— start of Information provided —
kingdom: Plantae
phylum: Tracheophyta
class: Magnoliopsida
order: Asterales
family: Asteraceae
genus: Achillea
— end of Information provided —
— start of Information provided —
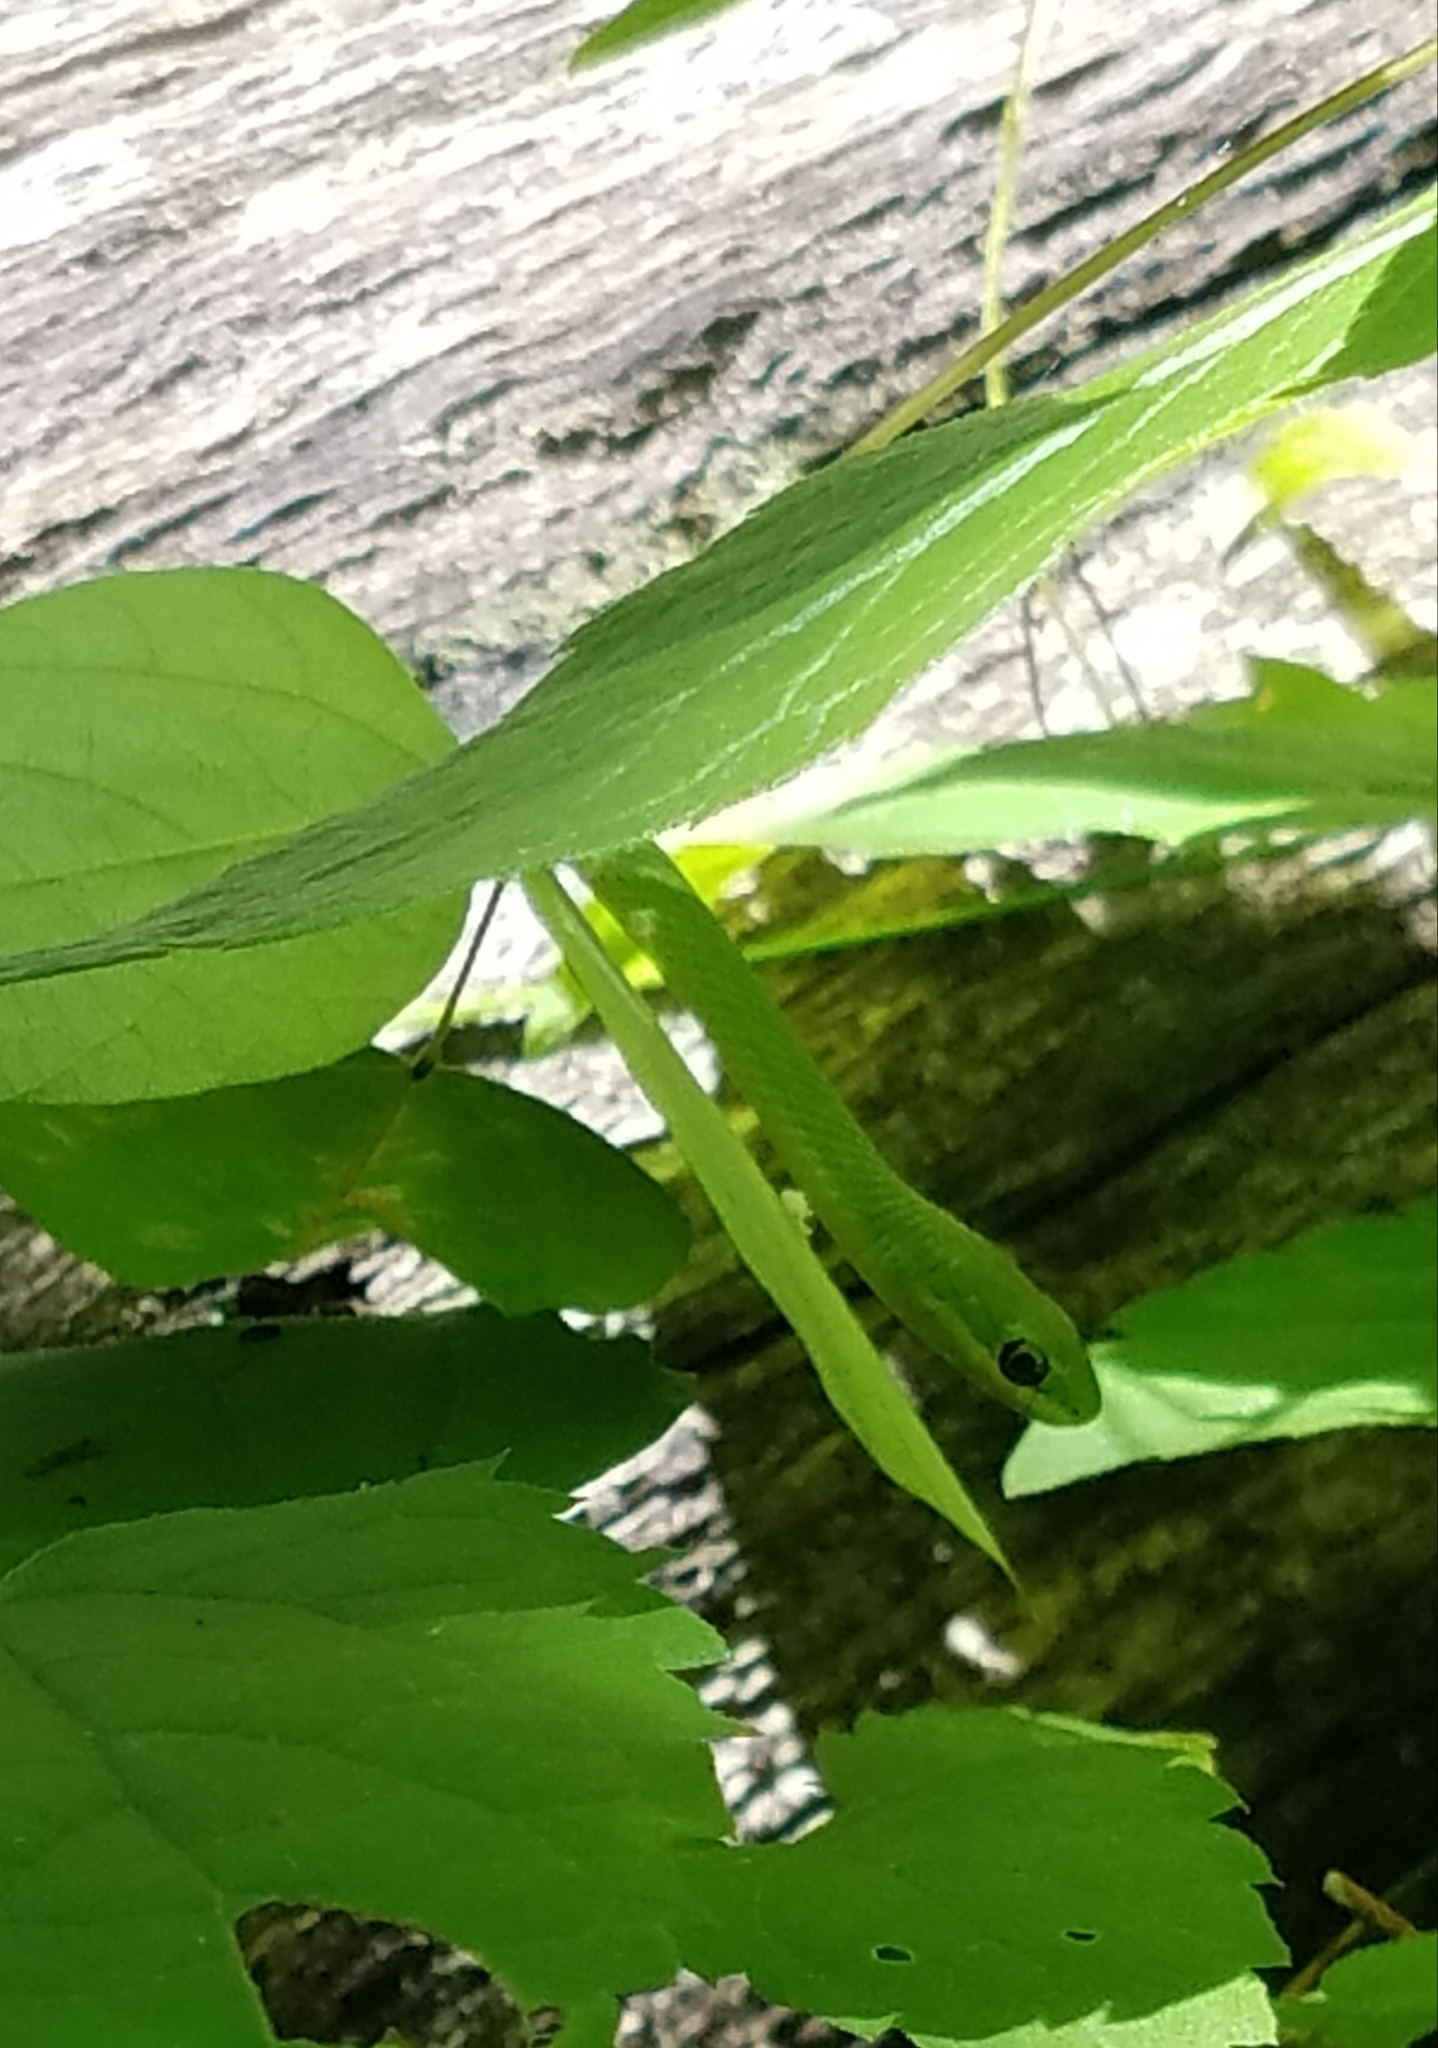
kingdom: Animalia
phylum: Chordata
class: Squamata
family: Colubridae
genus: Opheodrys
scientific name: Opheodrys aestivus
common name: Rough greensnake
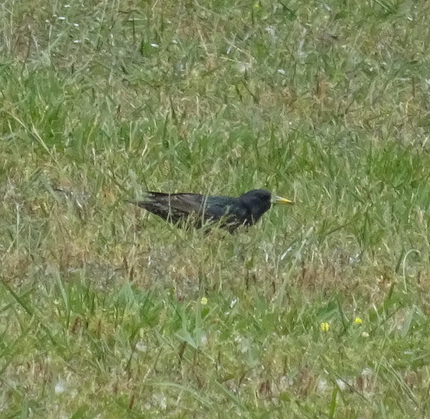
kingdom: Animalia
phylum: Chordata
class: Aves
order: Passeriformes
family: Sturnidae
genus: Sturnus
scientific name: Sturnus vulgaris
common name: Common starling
— end of Information provided —
**Goal of the exercise**: Rewrite the lines above from the line with "genus: Opheodrys" to the line with "common name: Common starling", replacing "common name" with "vernacular name" and leaving everything else unchanged. Leave the pictures out of your answer.

**Exercise output**:
genus: Opheodrys
scientific name: Opheodrys aestivus
vernacular name: Rough greensnake
kingdom: Animalia
phylum: Chordata
class: Aves
order: Passeriformes
family: Sturnidae
genus: Sturnus
scientific name: Sturnus vulgaris
vernacular name: Common starling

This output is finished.